**SOURCE PASSAGE:**

* * *

If you’ve moved recently, you know how disorienting it can be. All the basics of urban American life — the grocery store, the gas station, your coffee shop, emergency pet clinic, dry cleaners — have to be rediscovered, re-evaluated and the best routes to them figured out. So I’ve spent most of my time working out the logistics of partial residency in San Jose, which is exponentially more difficult when you factor in terriers. Just for example, Oscar and Lucy are city dogs and Sonoma dogs. They’ve seldom been exposed to green manicured lawns. San Francisco doesn’t have them and Sonoma has scrub and tough native grasses that grow wild and turn brown the minute the rains stop. So the dogs have been wild to christen every beautifully manicured and landscaped lawn that we pass on our walks. From the absence of dogs in the neighborhoods around here and the evil glances I can see from behind curtains as we walk by, I would guess it’s not cool to let dogs poo on lawns. So the big challenge has been to find doggie relief areas that are a doable walk even at 5AM and 11PM and have enough trashcans that I can scoop poop without walking through town carrying full poop bags. We’re still working on it, but we have discovered that a really fast ten minute walk can get us to one of two schools — although the terriers aren’t used to holding it that long and we’re still having emergency stops off various curbs. So far Oscar and Lucy aren’t liking Abraham Lincoln High School’s grounds as much as they do those of Herbert Hoover Middle School. But it may be a respect thing. Hoover is one of our least favorite Presidents, so we don’t mind pooing on his lawn — even if he does have lovely historic Moorish Revival buildings. To get to either, we also walk by the gardens of the Rosicrucian Egyptian Museum, Temple and Planetarium. We aren’t quite sure who the Rosicrucians are — some sort of vaguely Masonic secret society — but we are a little awed by their recreation of the Temple of Karnak and all the statues of Egyptian gods they have scattered around the grounds.
Yes, we now have a complete paradigm shift. Andy has gone from clocking up to three hours driving per day to a commute so short his coffee is still hot when he gets to work. And the terriers and I now seem to be constantly on freeways. Even though the vines are dormant right now, there is still plenty to do in Sonoma that requires one or two visits per week. And somehow the times I need to get to Sonoma always seem to coincide with when I’ve been in San Jose. Good thing I drive a Prius because the three of us are burning up the asphalt.
So that’s why I’ve been hard to find lately. But I shouldn’t be difficult to spot now you know where to look. Wherever you are on a Bay Area freeway between Sonoma, San Francisco and San Jose, you’ll probably see me pass by. I’m the one in the red Prius filled with forgotten treasures scavenged from the backs of closets. Just look for the full crew of terriers.

* * *

**GIVEN INFORMATION:**
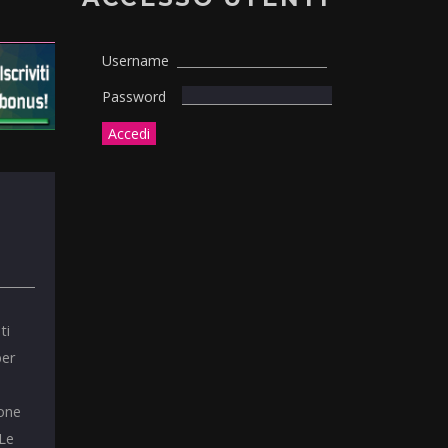
Username
Password
ti
per
ione
 Le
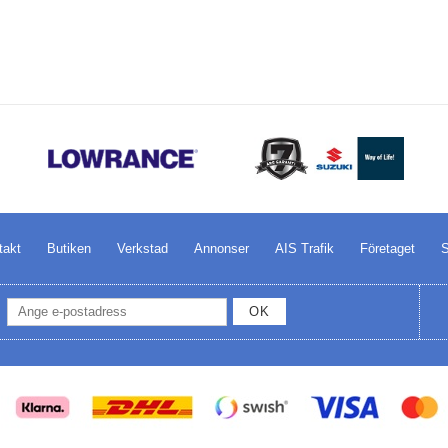
takt
Butiken
Verkstad
Annonser
AIS Trafik
Företaget
S
OK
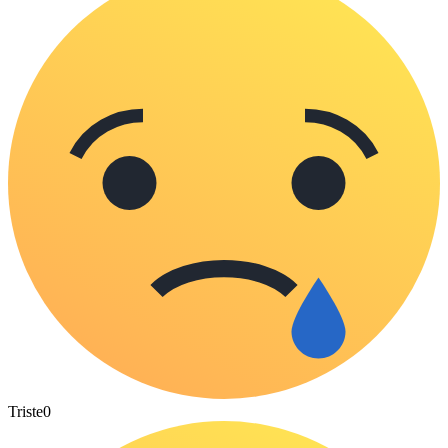
Triste
0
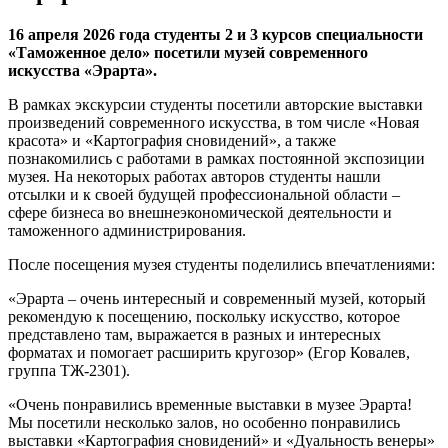
16 апреля 2026 года студенты 2 и 3 курсов специальности
«Таможенное дело» посетили музей современного
искусства «Эрарта».
В рамках экскурсии студенты посетили авторские выставки
произведений современного искусства, в том числе «Новая
красота» и «Картография сновидений», а также
познакомились с работами в рамках постоянной экспозиции
музея. На некоторых работах авторов студенты нашли
отсылки и к своей будущей профессиональной области –
сфере бизнеса во внешнеэкономической деятельности и
таможенного администрирования.
После посещения музея студенты поделились впечатлениями:
«Эрарта – очень интересный и современный музей, который
рекомендую к посещению, поскольку искусство, которое
представлено там, выражается в разных и интересных
форматах и помогает расширить кругозор» (Егор Ковалев,
группа ТЖ-2301).
«Очень понравились временные выставки в музее Эрарта!
Мы посетили несколько залов, но особенно понравились
выставки «Картография сновидений» и «Дуальность венеры»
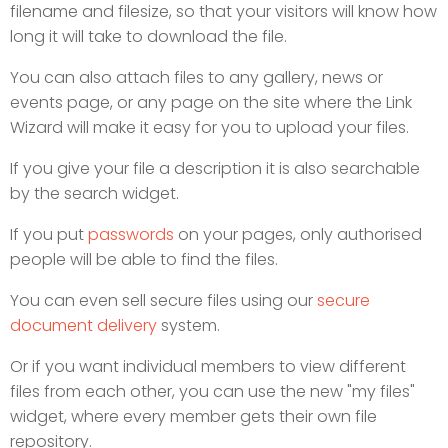
filename and filesize, so that your visitors will know how
long it will take to download the file.
You can also attach files to any gallery, news or
events page, or any page on the site where the Link
Wizard will make it easy for you to upload your files.
If you give your file a description it is also searchable
by the search widget.
If you put
passwords
on your pages, only authorised
people will be able to find the files.
You can even sell secure files using our
secure
document delivery
system.
Or if you want individual members to view different
files from each other, you can use the new "my files"
widget, where every member gets their own file
repository.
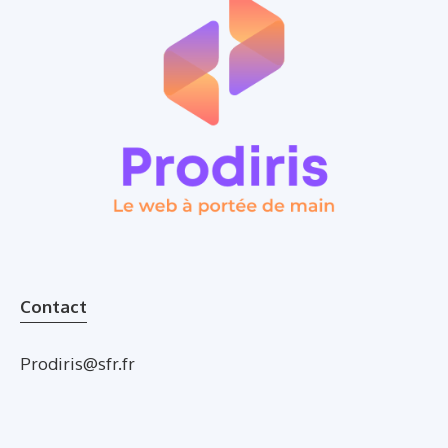
Contact
Prodiris@sfr.fr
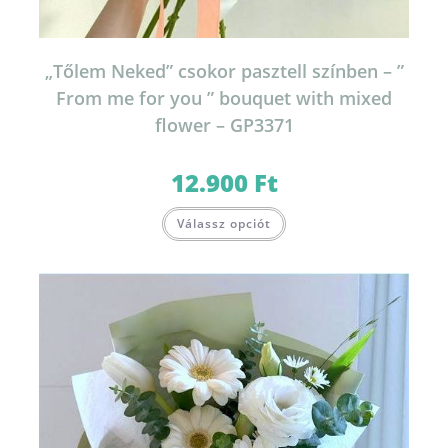
„Tőlem Neked” csokor pasztell színben – ”
From me for you ” bouquet with mixed
flower – GP3371
12.900
Ft
Válassz opciót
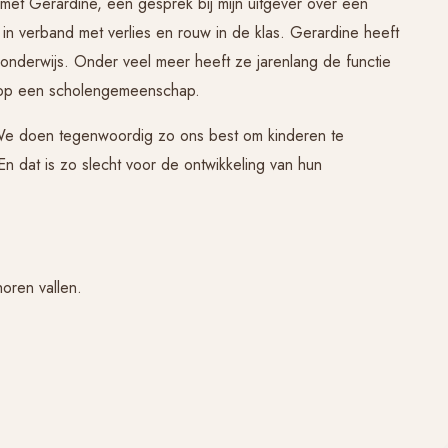
met Gerardine, een gesprek bij mijn uitgever over een
 in verband met verlies en rouw in de klas. Gerardine heeft
t onderwijs. Onder veel meer heeft ze jarenlang de functie
op een scholengemeenschap.
‘We doen tegenwoordig zo ons best om kinderen te
En dat is zo slecht voor de ontwikkeling van hun
horen vallen.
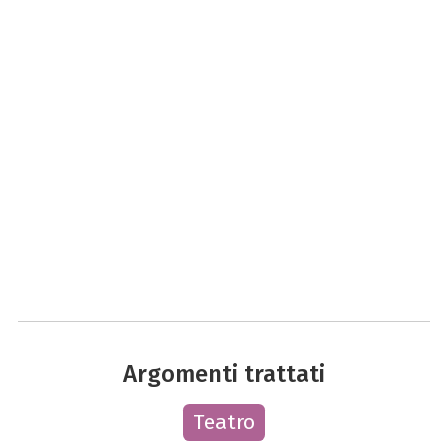
Argomenti trattati
Teatro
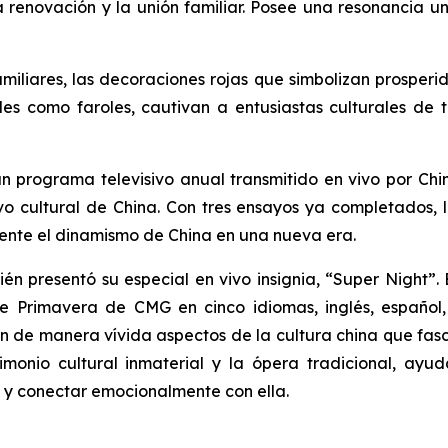
la renovación y la unión familiar. Posee una resonancia 
miliares, las decoraciones rojas que simbolizan prosperi
ales como faroles, cautivan a entusiastas culturales d
n programa televisivo anual transmitido en vivo por Chi
vo cultural de China. Con tres ensayos ya completados
mente el dinamismo de China en una nueva era.
n presentó su especial en vivo insignia, “Super Night”
 Primavera de CMG en cinco idiomas, inglés, español, 
 de manera vívida aspectos de la cultura china que fascin
rimonio cultural inmaterial y la ópera tradicional, a
a y conectar emocionalmente con ella.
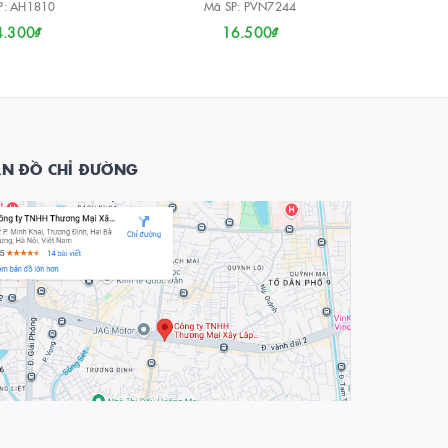
P: AH1810
Mã SP: PVN7244
M
4.300₫
16.500₫
ẢN ĐỒ CHỈ ĐƯỜNG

* * *

**AIM OF THE TASK:** The post about moving to San Jose with terriers gives examples of the basics of urban American life that have to be rediscovered after a move. List every one it names.

**YOUR RESPONSE:**
- the grocery store
- the gas station
- your coffee shop
- emergency pet clinic
- dry cleaners